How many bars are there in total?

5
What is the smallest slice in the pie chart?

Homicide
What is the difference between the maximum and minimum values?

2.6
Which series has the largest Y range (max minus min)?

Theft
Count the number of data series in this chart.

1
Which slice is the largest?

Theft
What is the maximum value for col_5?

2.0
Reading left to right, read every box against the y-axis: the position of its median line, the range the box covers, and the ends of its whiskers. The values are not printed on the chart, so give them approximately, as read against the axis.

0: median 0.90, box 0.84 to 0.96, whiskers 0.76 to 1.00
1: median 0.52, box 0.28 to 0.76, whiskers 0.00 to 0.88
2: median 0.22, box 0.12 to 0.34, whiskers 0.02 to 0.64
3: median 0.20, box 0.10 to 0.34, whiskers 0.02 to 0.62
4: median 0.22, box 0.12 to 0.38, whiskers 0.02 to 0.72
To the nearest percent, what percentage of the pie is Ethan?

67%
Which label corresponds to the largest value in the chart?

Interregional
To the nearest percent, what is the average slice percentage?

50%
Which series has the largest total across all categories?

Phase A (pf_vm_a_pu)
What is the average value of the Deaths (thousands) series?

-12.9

- - - - -

§ What the task requires:
Copy all of the entries above word for word, keeping each line and blank line in its original order.

§ Answer space:
How many bars are there in total?

5
What is the smallest slice in the pie chart?

Homicide
What is the difference between the maximum and minimum values?

2.6
Which series has the largest Y range (max minus min)?

Theft
Count the number of data series in this chart.

1
Which slice is the largest?

Theft
What is the maximum value for col_5?

2.0
Reading left to right, read every box against the y-axis: the position of its median line, the range the box covers, and the ends of its whiskers. The values are not printed on the chart, so give them approximately, as read against the axis.

0: median 0.90, box 0.84 to 0.96, whiskers 0.76 to 1.00
1: median 0.52, box 0.28 to 0.76, whiskers 0.00 to 0.88
2: median 0.22, box 0.12 to 0.34, whiskers 0.02 to 0.64
3: median 0.20, box 0.10 to 0.34, whiskers 0.02 to 0.62
4: median 0.22, box 0.12 to 0.38, whiskers 0.02 to 0.72
To the nearest percent, what percentage of the pie is Ethan?

67%
Which label corresponds to the largest value in the chart?

Interregional
To the nearest percent, what is the average slice percentage?

50%
Which series has the largest total across all categories?

Phase A (pf_vm_a_pu)
What is the average value of the Deaths (thousands) series?

-12.9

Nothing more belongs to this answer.